**REQUIRED WORK**
1. List every director of the Nicaraguan Resistance whom the article on the Nicaraguan truce talks mentions by name.
2. In the article on the Nicaraguan truce talks, on what dates did the contra leaders agree to hold face-to-face talks with the Sandinistas?
3. Pick up the article on the Nicaraguan truce talks after its final sentence and write the next paragraph.

The Sandinista delegation said it had decided to take advantage of a trip here by the Nicaraguan mediator in the truce talks, Cardinal Miguel Obando y Bravo, to make its surprise proposal for direct talks with rebel leaders. Six directors of the Nicaraguan Resistance, the political alliance of the rebels known as contras, flew in yesterday for a meeting with Obando to discuss their next moves in the negotiating process.

For their part, the contras were understood to have discussed with Obando new proposals under which additional U.S. aid would be held "in reserve" during a cease-fire. The proposals linked a cease-fire to a general amnesty and democratic reforms in Nicaragua, and the contras endorsed demands by opposition parties in the country for 17 constitutional changes.

In a news conference after meeting with Obando at a Roman Catholic school, the contra leaders said they had agreed to face-to-face talks with the Sandinistas here Jan. 28 and 29.

"The only meeting planned for today was our meeting with the cardinal," said Adolfo Calero, one of the six directors of the Nicaraguan Resistance.

Another director, Alfredo Cesar, said that a cease-fire must be reached in tandem with resolution of political problems, which the Sandinistas so far have refused to discuss with contra leaders.

Cesar said the Sandinista proposal for talks with the directors today was "completely unacceptable." He added, "They are still playing games." The contra leaders said that in any case, they would not deal with a delegation at Tinoco's level.

"If Daniel Ortega and his brother {Defense Minister Humberto Ortega} came here today, we could achieve positive results for peace," said contra director Aristides Sanchez.

Contra leaders charged that the Sandinistas were pulling out all stops to defeat new U.S. aid to the rebels. If the administration's aid request were defeated, they said, Sandinista willingness to make concessions would disappear.

**DATASET EXCERPTS**

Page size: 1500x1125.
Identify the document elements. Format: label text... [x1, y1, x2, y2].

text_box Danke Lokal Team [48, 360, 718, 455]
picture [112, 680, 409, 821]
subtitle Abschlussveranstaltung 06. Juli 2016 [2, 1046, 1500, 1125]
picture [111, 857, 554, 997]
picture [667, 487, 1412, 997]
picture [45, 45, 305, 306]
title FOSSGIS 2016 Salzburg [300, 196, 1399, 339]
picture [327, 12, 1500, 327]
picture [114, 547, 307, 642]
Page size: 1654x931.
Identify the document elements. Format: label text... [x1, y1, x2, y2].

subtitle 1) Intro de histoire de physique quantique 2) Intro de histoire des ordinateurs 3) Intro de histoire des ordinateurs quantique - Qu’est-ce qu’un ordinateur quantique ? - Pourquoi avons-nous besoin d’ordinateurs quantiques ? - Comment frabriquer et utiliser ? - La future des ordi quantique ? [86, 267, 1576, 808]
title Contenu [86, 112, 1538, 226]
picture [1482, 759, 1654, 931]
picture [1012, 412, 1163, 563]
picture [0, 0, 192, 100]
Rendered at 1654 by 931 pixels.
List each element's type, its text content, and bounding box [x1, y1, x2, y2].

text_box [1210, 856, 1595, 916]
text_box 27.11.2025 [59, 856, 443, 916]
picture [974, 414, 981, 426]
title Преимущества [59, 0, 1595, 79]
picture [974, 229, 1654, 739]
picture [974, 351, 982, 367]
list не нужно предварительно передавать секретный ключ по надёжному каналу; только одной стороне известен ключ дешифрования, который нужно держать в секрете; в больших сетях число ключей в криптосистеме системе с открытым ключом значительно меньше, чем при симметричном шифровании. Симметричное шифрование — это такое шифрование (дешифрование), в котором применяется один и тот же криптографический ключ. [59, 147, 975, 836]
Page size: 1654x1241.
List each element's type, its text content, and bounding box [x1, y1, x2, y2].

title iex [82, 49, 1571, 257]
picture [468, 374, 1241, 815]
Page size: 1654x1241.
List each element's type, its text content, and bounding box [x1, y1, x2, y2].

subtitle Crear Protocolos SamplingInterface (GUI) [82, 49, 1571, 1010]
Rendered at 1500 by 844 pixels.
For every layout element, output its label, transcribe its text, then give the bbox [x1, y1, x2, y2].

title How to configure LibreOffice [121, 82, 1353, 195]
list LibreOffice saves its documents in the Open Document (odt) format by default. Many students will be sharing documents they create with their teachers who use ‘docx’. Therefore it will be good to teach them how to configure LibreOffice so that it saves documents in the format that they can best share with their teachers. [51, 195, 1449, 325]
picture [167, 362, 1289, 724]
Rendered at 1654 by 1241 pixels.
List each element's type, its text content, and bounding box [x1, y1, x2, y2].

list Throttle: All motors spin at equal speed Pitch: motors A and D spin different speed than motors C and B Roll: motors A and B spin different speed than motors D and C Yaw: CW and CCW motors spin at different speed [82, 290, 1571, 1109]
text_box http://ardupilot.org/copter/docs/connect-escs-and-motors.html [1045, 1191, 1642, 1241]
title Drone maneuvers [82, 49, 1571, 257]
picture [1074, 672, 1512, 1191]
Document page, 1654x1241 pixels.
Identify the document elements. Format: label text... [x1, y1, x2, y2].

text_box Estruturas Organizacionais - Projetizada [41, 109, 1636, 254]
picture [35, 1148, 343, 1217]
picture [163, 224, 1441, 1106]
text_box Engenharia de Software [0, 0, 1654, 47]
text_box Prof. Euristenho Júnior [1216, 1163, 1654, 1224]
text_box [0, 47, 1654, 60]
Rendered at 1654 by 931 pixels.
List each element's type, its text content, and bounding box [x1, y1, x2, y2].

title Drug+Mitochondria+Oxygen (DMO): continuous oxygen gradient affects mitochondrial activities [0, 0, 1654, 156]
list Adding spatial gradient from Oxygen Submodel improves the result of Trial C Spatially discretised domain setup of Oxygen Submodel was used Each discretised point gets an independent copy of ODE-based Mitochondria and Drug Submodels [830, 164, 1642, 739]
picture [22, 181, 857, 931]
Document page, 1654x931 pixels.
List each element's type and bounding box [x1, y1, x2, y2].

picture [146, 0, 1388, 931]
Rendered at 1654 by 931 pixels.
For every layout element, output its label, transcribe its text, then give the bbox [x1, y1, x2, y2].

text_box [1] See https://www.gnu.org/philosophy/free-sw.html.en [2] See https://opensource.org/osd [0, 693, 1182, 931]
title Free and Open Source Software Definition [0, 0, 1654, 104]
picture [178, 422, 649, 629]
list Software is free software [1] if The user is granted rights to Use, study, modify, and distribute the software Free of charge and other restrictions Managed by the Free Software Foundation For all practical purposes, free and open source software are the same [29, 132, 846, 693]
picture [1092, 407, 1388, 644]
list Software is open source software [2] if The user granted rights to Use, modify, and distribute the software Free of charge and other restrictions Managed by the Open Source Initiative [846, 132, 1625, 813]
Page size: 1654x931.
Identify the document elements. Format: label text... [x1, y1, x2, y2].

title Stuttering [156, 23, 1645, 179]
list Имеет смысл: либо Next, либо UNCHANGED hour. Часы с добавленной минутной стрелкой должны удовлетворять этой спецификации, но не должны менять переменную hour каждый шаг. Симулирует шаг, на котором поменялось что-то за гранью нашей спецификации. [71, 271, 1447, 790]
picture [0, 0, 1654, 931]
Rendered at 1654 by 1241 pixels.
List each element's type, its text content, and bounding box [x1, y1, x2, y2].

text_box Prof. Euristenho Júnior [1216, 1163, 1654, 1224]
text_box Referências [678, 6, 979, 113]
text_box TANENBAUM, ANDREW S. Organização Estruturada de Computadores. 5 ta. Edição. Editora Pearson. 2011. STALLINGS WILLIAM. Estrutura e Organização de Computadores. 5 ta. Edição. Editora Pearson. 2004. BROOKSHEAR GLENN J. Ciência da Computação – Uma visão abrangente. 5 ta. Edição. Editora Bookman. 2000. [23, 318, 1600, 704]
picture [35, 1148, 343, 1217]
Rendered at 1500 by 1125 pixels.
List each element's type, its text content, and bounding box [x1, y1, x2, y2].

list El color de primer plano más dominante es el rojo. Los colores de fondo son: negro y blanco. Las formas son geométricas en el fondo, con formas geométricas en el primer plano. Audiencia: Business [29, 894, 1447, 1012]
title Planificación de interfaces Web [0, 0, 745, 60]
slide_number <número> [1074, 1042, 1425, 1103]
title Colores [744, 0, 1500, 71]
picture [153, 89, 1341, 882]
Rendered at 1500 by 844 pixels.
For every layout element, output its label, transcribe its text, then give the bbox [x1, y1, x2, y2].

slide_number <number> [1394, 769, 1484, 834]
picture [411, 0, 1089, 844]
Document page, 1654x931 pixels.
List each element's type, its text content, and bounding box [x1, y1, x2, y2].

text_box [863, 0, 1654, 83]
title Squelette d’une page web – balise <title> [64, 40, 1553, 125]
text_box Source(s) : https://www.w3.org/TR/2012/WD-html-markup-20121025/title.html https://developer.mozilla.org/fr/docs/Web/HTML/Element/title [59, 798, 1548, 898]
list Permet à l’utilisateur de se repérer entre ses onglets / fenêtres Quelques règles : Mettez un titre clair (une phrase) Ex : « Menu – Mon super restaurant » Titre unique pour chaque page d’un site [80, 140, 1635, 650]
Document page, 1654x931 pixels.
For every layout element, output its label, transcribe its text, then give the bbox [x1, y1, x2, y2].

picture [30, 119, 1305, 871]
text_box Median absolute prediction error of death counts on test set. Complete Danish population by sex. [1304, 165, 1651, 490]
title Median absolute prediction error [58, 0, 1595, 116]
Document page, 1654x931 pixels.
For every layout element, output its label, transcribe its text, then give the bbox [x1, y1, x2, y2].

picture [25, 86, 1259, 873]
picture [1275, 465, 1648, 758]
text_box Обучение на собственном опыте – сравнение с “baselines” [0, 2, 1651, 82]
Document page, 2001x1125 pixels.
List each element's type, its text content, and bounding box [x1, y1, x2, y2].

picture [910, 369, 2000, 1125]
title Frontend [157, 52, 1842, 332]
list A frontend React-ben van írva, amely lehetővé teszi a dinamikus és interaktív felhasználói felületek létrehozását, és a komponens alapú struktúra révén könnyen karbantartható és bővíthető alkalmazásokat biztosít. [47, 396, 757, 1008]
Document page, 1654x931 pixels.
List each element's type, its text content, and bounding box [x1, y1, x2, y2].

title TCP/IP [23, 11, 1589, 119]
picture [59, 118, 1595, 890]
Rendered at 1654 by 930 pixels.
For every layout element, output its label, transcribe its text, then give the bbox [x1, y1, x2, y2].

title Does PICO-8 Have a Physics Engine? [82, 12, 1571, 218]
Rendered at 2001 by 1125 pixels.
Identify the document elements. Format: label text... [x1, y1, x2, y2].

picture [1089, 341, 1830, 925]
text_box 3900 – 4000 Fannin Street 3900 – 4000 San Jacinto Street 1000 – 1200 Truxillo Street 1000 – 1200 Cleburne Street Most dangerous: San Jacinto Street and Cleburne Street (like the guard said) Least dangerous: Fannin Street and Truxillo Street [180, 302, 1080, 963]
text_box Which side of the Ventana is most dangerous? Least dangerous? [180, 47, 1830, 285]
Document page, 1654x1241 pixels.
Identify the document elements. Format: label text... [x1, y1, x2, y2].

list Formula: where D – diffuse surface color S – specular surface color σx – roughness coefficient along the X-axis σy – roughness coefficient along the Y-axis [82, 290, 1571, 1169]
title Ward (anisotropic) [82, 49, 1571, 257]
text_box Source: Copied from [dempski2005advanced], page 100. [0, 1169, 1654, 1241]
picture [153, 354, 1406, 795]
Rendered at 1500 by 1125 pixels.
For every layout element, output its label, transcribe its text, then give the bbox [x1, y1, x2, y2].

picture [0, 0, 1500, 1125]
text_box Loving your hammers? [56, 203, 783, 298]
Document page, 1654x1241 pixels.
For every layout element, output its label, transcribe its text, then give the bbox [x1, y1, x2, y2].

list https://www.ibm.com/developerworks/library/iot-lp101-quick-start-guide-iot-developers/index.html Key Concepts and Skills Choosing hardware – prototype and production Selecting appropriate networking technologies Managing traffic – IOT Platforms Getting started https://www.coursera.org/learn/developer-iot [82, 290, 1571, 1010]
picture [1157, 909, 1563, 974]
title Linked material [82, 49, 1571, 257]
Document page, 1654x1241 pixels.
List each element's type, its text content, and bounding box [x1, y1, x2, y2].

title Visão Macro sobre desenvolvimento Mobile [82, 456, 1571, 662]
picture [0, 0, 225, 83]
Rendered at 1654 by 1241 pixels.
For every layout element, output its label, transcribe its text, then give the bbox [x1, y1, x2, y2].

**ANSWER LIST**
1. Adolfo Calero, Alfredo Cesar, Aristides Sanchez

2. Jan. 28 and 29

3.
"If the Sandinistas knew we didn't have any aid, they wouldn't have any reason to negotiate with us," said Pedro Joaquin Chamorro, another contra director.

In a news conference earlier, Tinoco repeated a Sandinista cease-fire proposal that would confine the rebels to three zones totaling 4,000 square miles in remote, sparsely populated areas in the north, center and southeast of the country.

In response, the contras have countered with a proposal for remaining in their "military operations zones" during a cease-fire and for sweeping military, political and economic changes that would, in effect, dismantle Sandinista control of the state. President Ortega has called that proposal absurd.

Accompanying Tinoco and Wheelock as part of the Sandinista negotiating team were American lawyer Paul Reichler and a West German legislator, Hans-Jurgen Wischnewski.

Tinoco repeatedly dodged questions on whether the Sandinistas would accept participation in the peace talks by members of the Nicaraguan internal opposition as demanded by the contras. He said domestic opponents who were arrested in Managua for having met with contra leaders in Guatemala this month had told Sandinista authorities they were duped into the meeting and wanted no part of such a negotiation.

Tinoco said he had received no formal proposal from the contras for inclusion of the internal opposition in the talks.